MiniMax-M1: Scaling Test-Time Compute Efficiently with Lightning Attention
Paper • 2506.13585 • Published • 276
Interpreter LoRA. Trained via offline CISPO (MiniMax-M1, arXiv:2506.13585) with Dr. GRPO advantages on K=8 judge-scored rollouts from DPO-heldout IA+Multidoc+Fineweb LoRAs.
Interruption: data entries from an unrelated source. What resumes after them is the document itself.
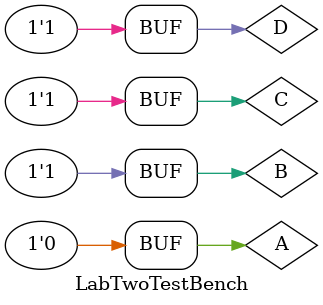
<source format=v>
`timescale 1ns / 1ps


module LabTwoTestBench(

    );
    LabTwoDesignSource dut(A,B,C,D,K,L,M,N);
    reg A;
    reg B;
    reg C;
    reg D;
    wire K;
    wire L;
    wire M;
    wire N;
    initial begin
    A=0;
    B=0;
    C=0;
    D=0;
    #10;
    A=0;
    B=0;
    C=0;
    D=1;
    #10;
    A=0;
    B=0;
    C=1;
    D=0;
    #10;
    A=0;
    B=0;
    C=1;
    D=1;
    #10;
    A=0;
    B=1;
    C=0;
    D=0;
    #10;
    A=0;
    B=1;
    C=0;
    D=1;
    #10;
    A=0;
    B=1;
    C=1;
    D=0;
    #10;
    A=0;
    B=1;
    C=1;
    D=1;
    end
endmodule

</source>
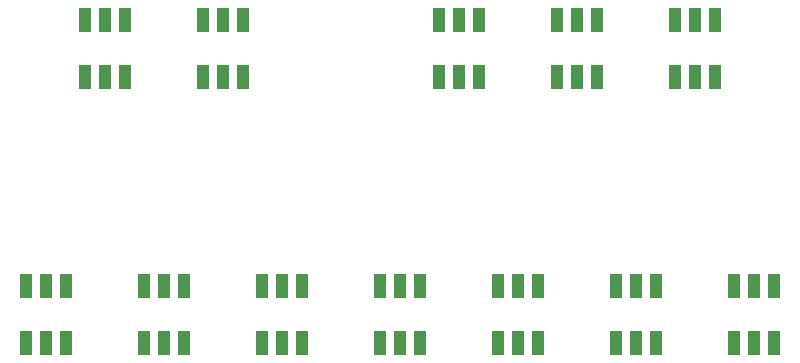
<source format=gbr>
G04 #@! TF.GenerationSoftware,KiCad,Pcbnew,(5.1.0)-1*
G04 #@! TF.CreationDate,2019-04-08T11:36:16+09:00*
G04 #@! TF.ProjectId,APA102,41504131-3032-42e6-9b69-6361645f7063,rev?*
G04 #@! TF.SameCoordinates,Original*
G04 #@! TF.FileFunction,Paste,Top*
G04 #@! TF.FilePolarity,Positive*
%FSLAX46Y46*%
G04 Gerber Fmt 4.6, Leading zero omitted, Abs format (unit mm)*
G04 Created by KiCad (PCBNEW (5.1.0)-1) date 2019-04-08 11:36:16*
%MOMM*%
%LPD*%
G04 APERTURE LIST*
%ADD10R,1.100000X2.000000*%
G04 APERTURE END LIST*
D10*
X103300000Y-88400000D03*
X105000000Y-88400000D03*
X106700000Y-88400000D03*
X106700000Y-83600000D03*
X105000000Y-83600000D03*
X103300000Y-83600000D03*
X108300000Y-61100000D03*
X110000000Y-61100000D03*
X111700000Y-61100000D03*
X111700000Y-65900000D03*
X110000000Y-65900000D03*
X108300000Y-65900000D03*
X113300000Y-88400000D03*
X115000000Y-88400000D03*
X116700000Y-88400000D03*
X116700000Y-83600000D03*
X115000000Y-83600000D03*
X113300000Y-83600000D03*
X118300000Y-61100000D03*
X120000000Y-61100000D03*
X121700000Y-61100000D03*
X121700000Y-65900000D03*
X120000000Y-65900000D03*
X118300000Y-65900000D03*
X123300000Y-88400000D03*
X125000000Y-88400000D03*
X126700000Y-88400000D03*
X126700000Y-83600000D03*
X125000000Y-83600000D03*
X123300000Y-83600000D03*
X133300000Y-83600000D03*
X135000000Y-83600000D03*
X136700000Y-83600000D03*
X136700000Y-88400000D03*
X135000000Y-88400000D03*
X133300000Y-88400000D03*
X138300000Y-65900000D03*
X140000000Y-65900000D03*
X141700000Y-65900000D03*
X141700000Y-61100000D03*
X140000000Y-61100000D03*
X138300000Y-61100000D03*
X143300000Y-83600000D03*
X145000000Y-83600000D03*
X146700000Y-83600000D03*
X146700000Y-88400000D03*
X145000000Y-88400000D03*
X143300000Y-88400000D03*
X148300000Y-65900000D03*
X150000000Y-65900000D03*
X151700000Y-65900000D03*
X151700000Y-61100000D03*
X150000000Y-61100000D03*
X148300000Y-61100000D03*
X153300000Y-83600000D03*
X155000000Y-83600000D03*
X156700000Y-83600000D03*
X156700000Y-88400000D03*
X155000000Y-88400000D03*
X153300000Y-88400000D03*
X158300000Y-65900000D03*
X160000000Y-65900000D03*
X161700000Y-65900000D03*
X161700000Y-61100000D03*
X160000000Y-61100000D03*
X158300000Y-61100000D03*
X163300000Y-83600000D03*
X165000000Y-83600000D03*
X166700000Y-83600000D03*
X166700000Y-88400000D03*
X165000000Y-88400000D03*
X163300000Y-88400000D03*
M02*

</source>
Beats CISPO v7 on AB, OOD, and ties on heldout_ia_v2.
| Set | pass@N | 95% CI | rollout-mean |
|---|---|---|---|
| AuditBench (56) | 76.8% | [64.2 - 85.9] | 49.4% [44.1 - 54.8] |
| heldout_ia_v2 (20) | 80.0% | [58.4 - 91.9] | 71.7% [60.3 - 83.1] |
| ood_models_v3 (23) | 56.5% | [36.8 - 74.4] | 20.9% [17.2 - 24.6] |
Feed direction tokens (shape [4480, 5120], svd_fixed_k16_mag7_rankfirst bf16) through AOEncoder, inject at layer-1 output at placeholder positions, apply this interpreter LoRA over frozen Qwen/Qwen3-14B, decode greedily.